Local officials bid to keep Lock open

Tryve Brackin
Local officials are working to keep the Plaquemine Lock State Historic Site open on a regular basis.

Parish President J. Mitchell Ourso Jr. and Plaquemine Mayor Mark A. “Tony” Gulotta are scheduled to meet today (Thursday) at the Courthouse with the state Office of Tourism to offer local help to keep the Plaquemine Lock State Historic Site open to the public.

Because of state budget cuts, the Gary J. Hebert Memorial Lockhouse is open by appointment only, Gulotta said.

“We want to see what we can do to keep the locks open,” Ourso said. “We will try to help them with some in-kind [services]. He hate for the state to shut it down. That kind of thing means a lot to a lot of people in this parish.”

The mayor said the city has been helping with maintenance work for the past four or five months, and over the past month did major work cleaning up trees and overgrown flowerbeds.

“We have all that pretty landscaping the city just put in by the church, and the state park looks like it's been abandoned for five years,” Gulotta said.

Although the Lock is Plaquemine's major landmark, the state, in justifying the cut, claimed the number of visitors was low, the mayor said. He said the site kept track only of visitors to the Lockhouse, and not of the visitors to the grounds.

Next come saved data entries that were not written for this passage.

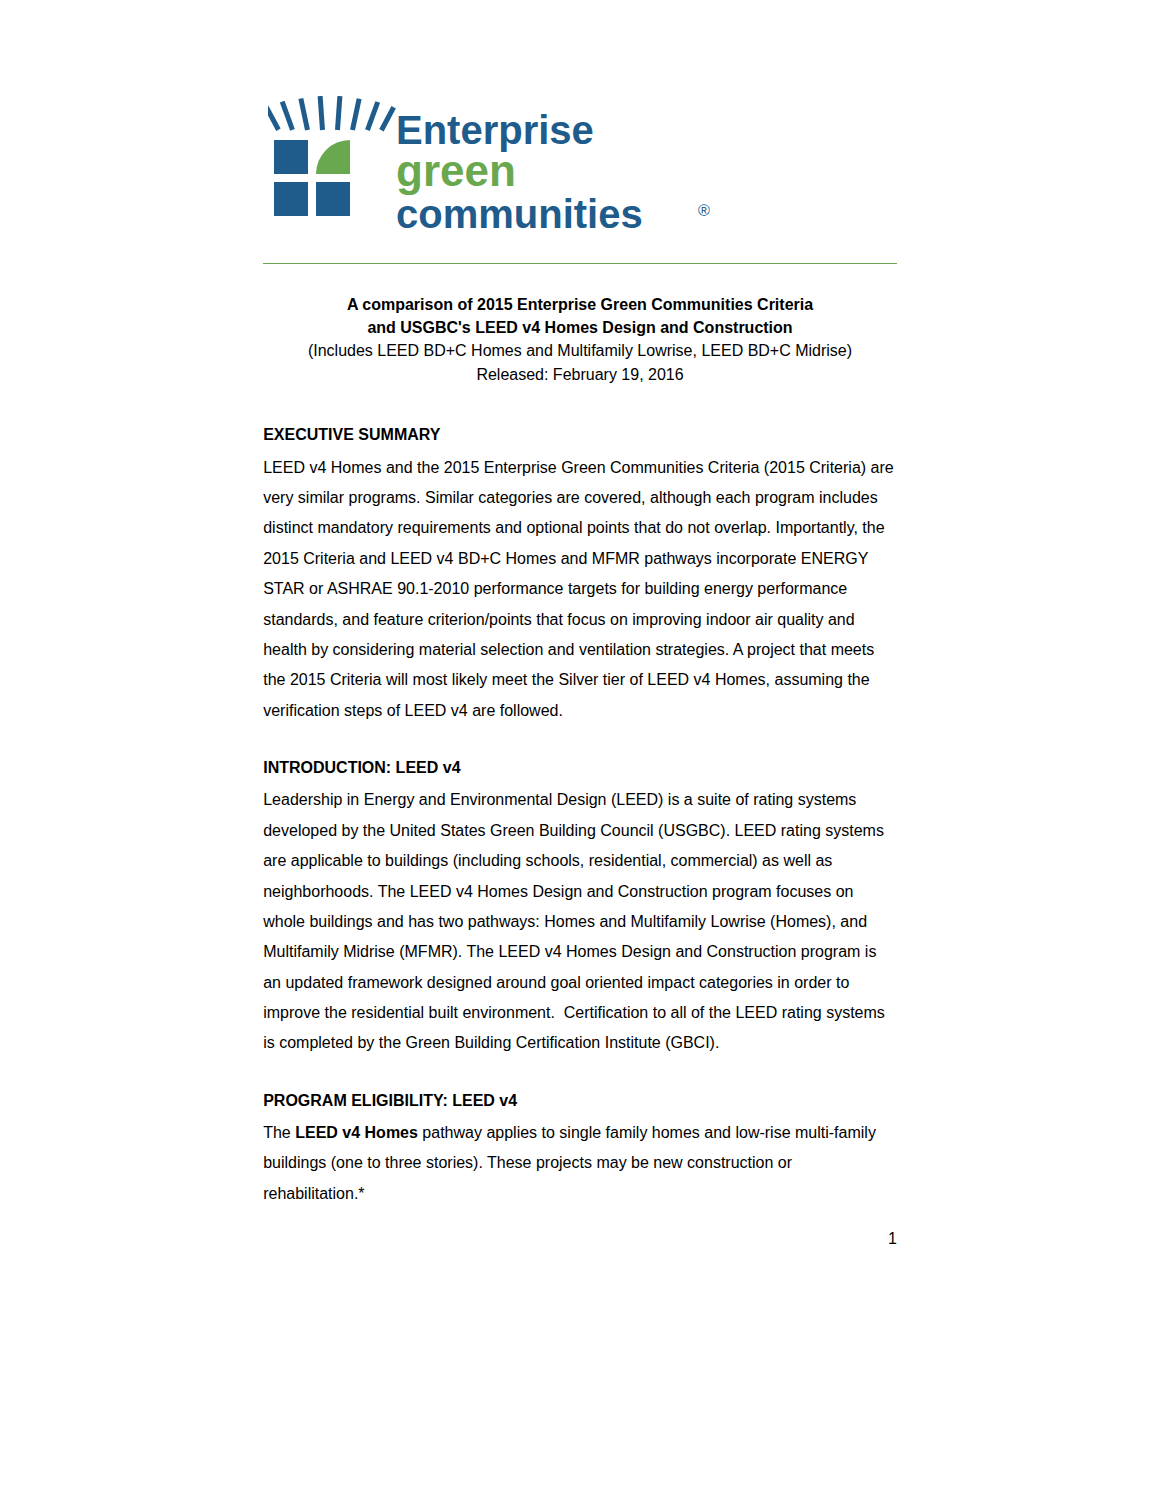Enterprise green communities ®
A comparison of 2015 Enterprise Green Communities Criteria
and USGBC's LEED v4 Homes Design and Construction
(Includes LEED BD+C Homes and Multifamily Lowrise, LEED BD+C Midrise)
Released: February 19, 2016
EXECUTIVE SUMMARY
LEED v4 Homes and the 2015 Enterprise Green Communities Criteria (2015 Criteria) are very similar programs. Similar categories are covered, although each program includes distinct mandatory requirements and optional points that do not overlap. Importantly, the 2015 Criteria and LEED v4 BD+C Homes and MFMR pathways incorporate ENERGY STAR or ASHRAE 90.1-2010 performance targets for building energy performance standards, and feature criterion/points that focus on improving indoor air quality and health by considering material selection and ventilation strategies. A project that meets the 2015 Criteria will most likely meet the Silver tier of LEED v4 Homes, assuming the verification steps of LEED v4 are followed.
INTRODUCTION: LEED v4
Leadership in Energy and Environmental Design (LEED) is a suite of rating systems developed by the United States Green Building Council (USGBC). LEED rating systems are applicable to buildings (including schools, residential, commercial) as well as neighborhoods. The LEED v4 Homes Design and Construction program focuses on whole buildings and has two pathways: Homes and Multifamily Lowrise (Homes), and Multifamily Midrise (MFMR). The LEED v4 Homes Design and Construction program is an updated framework designed around goal oriented impact categories in order to improve the residential built environment. Certification to all of the LEED rating systems is completed by the Green Building Certification Institute (GBCI).
PROGRAM ELIGIBILITY: LEED v4
The LEED v4 Homes pathway applies to single family homes and low-rise multi-family buildings (one to three stories). These projects may be new construction or rehabilitation.*
1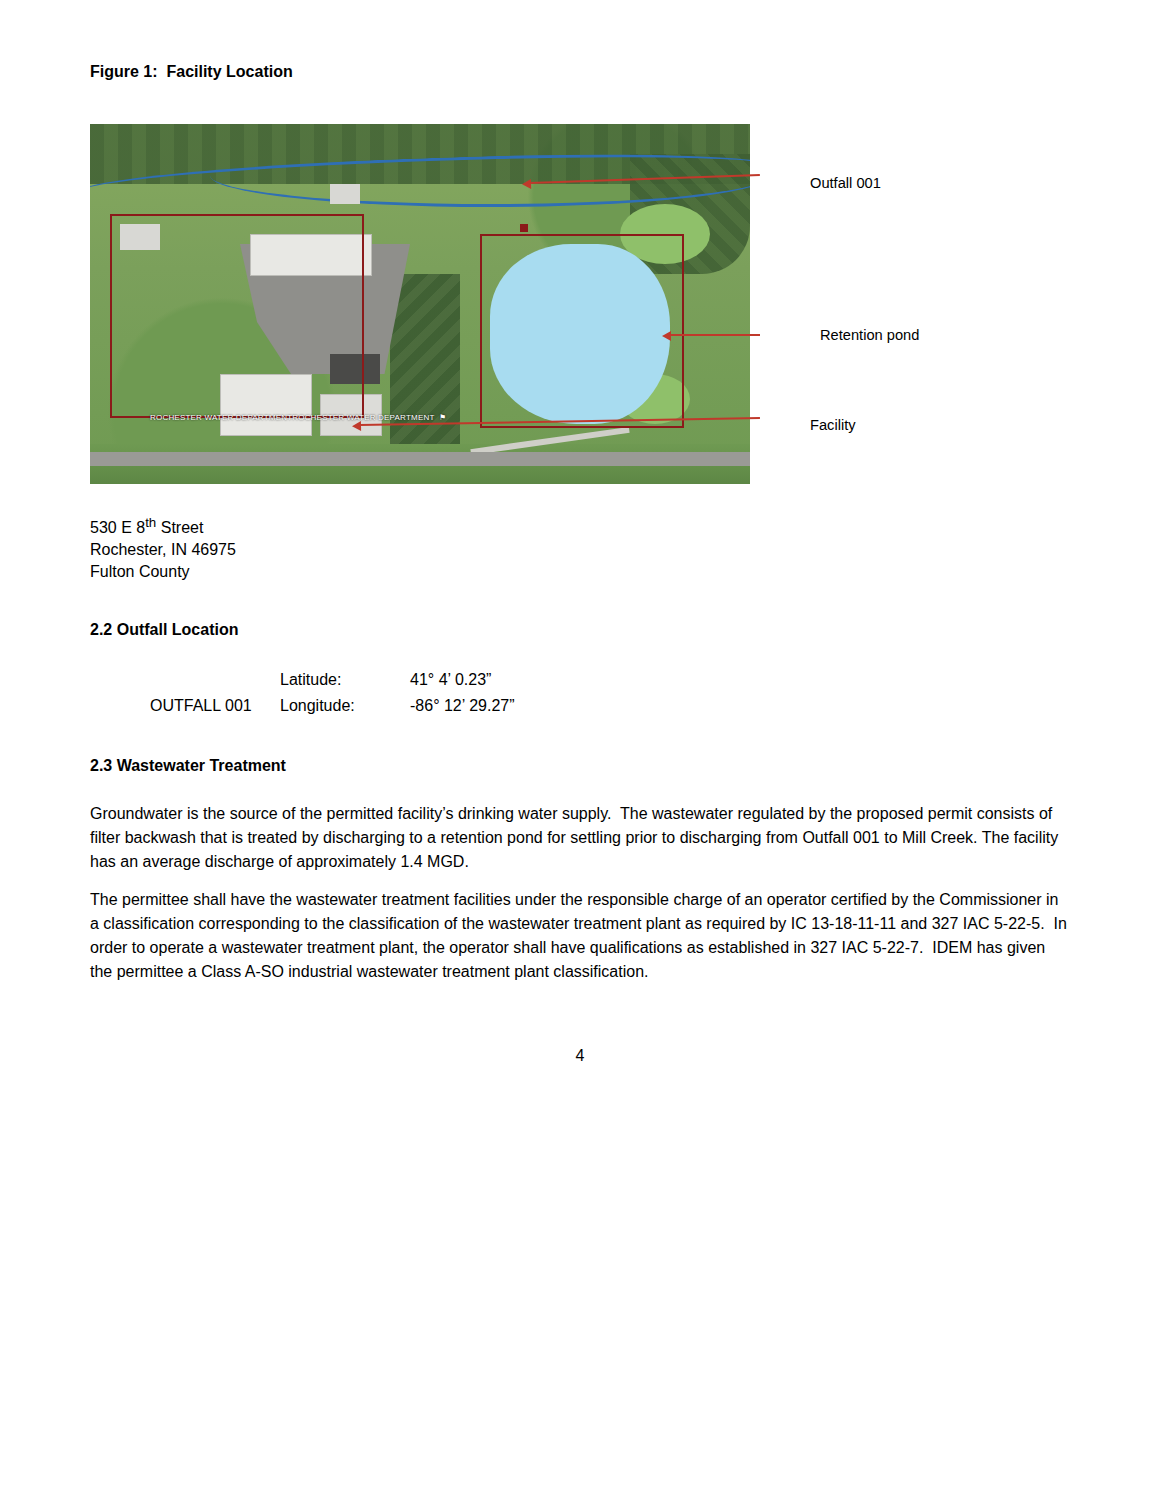Figure 1: Facility Location
ROCHESTER WATER DEPARTMENTROCHESTER WATER DEPARTMENT⚑
Outfall 001
Retention pond
Facility
530 E 8th Street
Rochester, IN 46975
Fulton County
2.2 Outfall Location
Latitude:
41° 4’ 0.23”
OUTFALL 001
Longitude:
-86° 12’ 29.27”
2.3 Wastewater Treatment
Groundwater is the source of the permitted facility’s drinking water supply. The wastewater regulated by the proposed permit consists of filter backwash that is treated by discharging to a retention pond for settling prior to discharging from Outfall 001 to Mill Creek. The facility has an average discharge of approximately 1.4 MGD.
The permittee shall have the wastewater treatment facilities under the responsible charge of an operator certified by the Commissioner in a classification corresponding to the classification of the wastewater treatment plant as required by IC 13-18-11-11 and 327 IAC 5-22-5. In order to operate a wastewater treatment plant, the operator shall have qualifications as established in 327 IAC 5-22-7. IDEM has given the permittee a Class A-SO industrial wastewater treatment plant classification.
4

The Lock grounds are used as part of Plaquemine's Fourth of July festival and other city events at neighboring Bayou Plaquemine Waterfront Park.

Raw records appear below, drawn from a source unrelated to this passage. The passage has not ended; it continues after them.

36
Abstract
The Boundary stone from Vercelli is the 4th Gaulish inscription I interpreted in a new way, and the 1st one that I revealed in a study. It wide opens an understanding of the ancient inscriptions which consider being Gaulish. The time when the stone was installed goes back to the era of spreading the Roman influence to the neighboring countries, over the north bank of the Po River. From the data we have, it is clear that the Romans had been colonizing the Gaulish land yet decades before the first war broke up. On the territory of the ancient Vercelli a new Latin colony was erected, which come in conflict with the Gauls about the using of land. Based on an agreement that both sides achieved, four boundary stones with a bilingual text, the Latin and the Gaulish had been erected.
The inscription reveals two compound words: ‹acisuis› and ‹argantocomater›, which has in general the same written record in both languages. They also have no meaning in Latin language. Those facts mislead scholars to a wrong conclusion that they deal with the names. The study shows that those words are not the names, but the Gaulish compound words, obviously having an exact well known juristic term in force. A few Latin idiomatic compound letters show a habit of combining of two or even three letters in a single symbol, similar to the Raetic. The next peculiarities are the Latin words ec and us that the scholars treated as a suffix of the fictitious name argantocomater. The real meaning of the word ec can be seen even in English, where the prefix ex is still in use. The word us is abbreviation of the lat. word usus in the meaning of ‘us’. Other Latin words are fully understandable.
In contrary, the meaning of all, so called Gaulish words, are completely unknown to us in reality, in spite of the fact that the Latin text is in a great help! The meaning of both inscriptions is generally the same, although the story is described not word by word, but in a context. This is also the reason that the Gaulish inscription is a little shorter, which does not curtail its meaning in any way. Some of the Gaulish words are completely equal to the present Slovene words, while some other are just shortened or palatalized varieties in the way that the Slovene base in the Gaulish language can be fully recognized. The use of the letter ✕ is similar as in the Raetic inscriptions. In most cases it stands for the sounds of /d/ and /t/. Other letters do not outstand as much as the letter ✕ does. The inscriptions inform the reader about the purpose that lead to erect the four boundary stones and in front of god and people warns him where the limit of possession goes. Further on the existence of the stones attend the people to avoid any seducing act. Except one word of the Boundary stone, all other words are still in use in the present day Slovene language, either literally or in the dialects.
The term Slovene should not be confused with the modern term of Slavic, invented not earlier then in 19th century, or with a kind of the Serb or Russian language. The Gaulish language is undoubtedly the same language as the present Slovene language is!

“We're talking $50,000 to keep the Plaquemine Lock operational for a year,” Gulotta said.

He said the city would be able to help with grass cutting, maintenance and utilities, and there is discussion of using parish tourism personnel to staff the Lockhouse.

Ourso said he had been surprised to learn that the Lockhouse had been closed for only one day a year. He hopes for an arrangement to keep the building open five days a week, possibly with Monday and Tuesday closures.

“They cut and expect you to pick up everything after them,” the parish president said. He said he wants to work out a way to keep the landmark open until the state can resume its operation.

“We don't want the state to say this will be forever,” he said.

Gulotta said when he took office in 1992; a group of very dedicated volunteers were keeping the Lockhouse open to the public during an early period of state financial crisis.

Several years later, the state resumed, and improved, the operation. Gov. Bobby Jindal proposed to cut funding for the Lock and other state historic sites last year. The Legislature restored the funds for the last fiscal year, but not for this one.

“We definitely want to try to keep it open, whatever it takes,” Gulotta said.

“Between the two of us, I'm sure we can make something happen,” Ourso said.